Identifying the photographs was challenging, as there seems to be little relationship between the numbers on this list and the images. The negatives have also disappeared, leaving only a single set of fading and decaying untoned albumen prints. Despite the difficulties inherent to this collection, the series of photographs is incredibly thoughtful in terms of both composition and subject. The cryptic identification of the images only added to my fascination... What a beautiful and mysterious landscape Peary and his team documented!

From these images I created a sequence that allows for my own narrative of the journey that emphasizes human’s relationship to this landscape. In this remote and grand place, the figure remains a mystery, at one moment miniscule and anonymous and the next, an imposing shadow.

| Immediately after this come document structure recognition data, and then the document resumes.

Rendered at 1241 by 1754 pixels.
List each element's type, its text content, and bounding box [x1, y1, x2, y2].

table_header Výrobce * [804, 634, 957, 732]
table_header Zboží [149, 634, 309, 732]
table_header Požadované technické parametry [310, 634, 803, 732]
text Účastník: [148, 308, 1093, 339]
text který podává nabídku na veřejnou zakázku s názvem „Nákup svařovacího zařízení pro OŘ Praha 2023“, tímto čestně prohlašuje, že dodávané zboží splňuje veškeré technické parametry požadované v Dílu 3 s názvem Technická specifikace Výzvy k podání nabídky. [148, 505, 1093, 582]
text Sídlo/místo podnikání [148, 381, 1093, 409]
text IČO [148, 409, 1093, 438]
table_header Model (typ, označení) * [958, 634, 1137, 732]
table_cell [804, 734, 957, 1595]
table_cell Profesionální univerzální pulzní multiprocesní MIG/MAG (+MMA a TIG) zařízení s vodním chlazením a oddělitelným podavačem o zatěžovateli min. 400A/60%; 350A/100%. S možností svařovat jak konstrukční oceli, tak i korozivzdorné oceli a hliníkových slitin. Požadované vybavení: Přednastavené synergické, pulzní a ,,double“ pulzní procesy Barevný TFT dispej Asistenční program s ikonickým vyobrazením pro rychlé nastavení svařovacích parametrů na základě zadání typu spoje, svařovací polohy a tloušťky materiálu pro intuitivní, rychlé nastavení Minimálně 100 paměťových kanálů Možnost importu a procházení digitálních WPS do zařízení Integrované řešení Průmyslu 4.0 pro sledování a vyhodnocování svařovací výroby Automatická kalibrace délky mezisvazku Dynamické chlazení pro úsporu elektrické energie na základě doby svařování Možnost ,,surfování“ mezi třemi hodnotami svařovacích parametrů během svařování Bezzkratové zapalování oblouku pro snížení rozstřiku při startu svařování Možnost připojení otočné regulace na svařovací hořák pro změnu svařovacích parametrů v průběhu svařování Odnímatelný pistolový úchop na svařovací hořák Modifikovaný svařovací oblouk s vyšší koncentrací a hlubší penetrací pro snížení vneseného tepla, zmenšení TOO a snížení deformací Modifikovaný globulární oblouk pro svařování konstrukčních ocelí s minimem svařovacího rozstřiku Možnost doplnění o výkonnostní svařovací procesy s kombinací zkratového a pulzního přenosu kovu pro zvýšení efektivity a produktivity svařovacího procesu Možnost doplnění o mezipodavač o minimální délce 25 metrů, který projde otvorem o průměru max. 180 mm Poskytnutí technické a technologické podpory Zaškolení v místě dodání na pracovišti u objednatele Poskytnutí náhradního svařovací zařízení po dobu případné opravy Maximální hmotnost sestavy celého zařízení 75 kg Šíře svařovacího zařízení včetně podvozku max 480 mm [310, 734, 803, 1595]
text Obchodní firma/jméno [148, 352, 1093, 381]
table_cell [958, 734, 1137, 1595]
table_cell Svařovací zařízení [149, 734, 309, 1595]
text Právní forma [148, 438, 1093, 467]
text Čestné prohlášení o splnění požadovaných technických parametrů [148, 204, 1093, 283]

PART II - Corrupted Google Earth Images

I first encountered Peary Land while exploring wilderness areas on Google Earth during a sleepless night in 2017. I slept less than usual that year. As a new parent of a wonderful but restless toddler, my travels were more limited too, so I resorted to using the computer more and more to go to the remote places that I couldn’t physically visit.

Initially, the images I saw were difficult to make sense of and the geology of this landscape was unlike anything I’d ever seen: saturated smears of color running from north to south instead of the brutal grey and white I had expected. This dreamscape looked more like a modernist painting than satellite photographs. The following twenty images are random plots I sampled from this region on Google Earth (and the title of each is the center of the plot’s longitude and latitude coordinates).

I did nothing to alter these Google Earth images, but they differ from the original satellite imagery in a number of ways. The most profound change is a glitch caused by the corruption of the jpg compression. Map projections for the northern latitudes then stretched the glitch vertically. Other data, such as elevation information, were added to the images, twisting the pixels further. I find the results both strange and gorgeous, a disaster of contrasting colors that paralleled another set of complementary colors: Eric the Red and Greenland.

PART III - Geotagged Images from Flickr

To add to my understanding of what Peary Land looks like today, I turned to Flickr. Using embedded metadata called geotags, I located images through their latitude and longitude and thus found photographs purportedly taken in the region. Sometimes these geotags are automatically added to files by the camera (if the camera has the proper GPS hardware, like the typical camera phone), although geotags can also be added to files manually, and thus tampered with or faked.

Being so remote, the number of geotagged images is predictably sparse. Some are believable. For example, several photos were taken out the windows of airplanes, showing glaciers, rocks, and clouds below. Perhaps these were taken by cell phones that weren’t turned to “airplane mode” and picked up a GPS satellite during a transatlantic flight. The only image I could find that might actually be from someone on the ground in Peary Land was a drastically underexposed image at very low-resolution picturing a dog sled team on a snowy
landscape, a subject not dissimilar from some photographs taken on Peary’s voyage.

But the vast majority of the geotagged images were not actually taken in Peary Land. They feature everything from tropical palm trees and cityscapes to several scenes from Star Wars. Sometimes the reasons for the geotag are obvious, such as photographs of Santa Claus or polar bears. Most others, however, seemed more cryptic, or even absurd. Were these geotags intentional or accidental? Who are these other explorers who left such strange bread crumbs in this remote landscape?

I have arranged the Flickr images in a series of arrays, with the scale of each image determined by the largest pixel dimensions available. My arrangements emphasize both the discord as well as the formal and conceptual relationships I discovered in these images.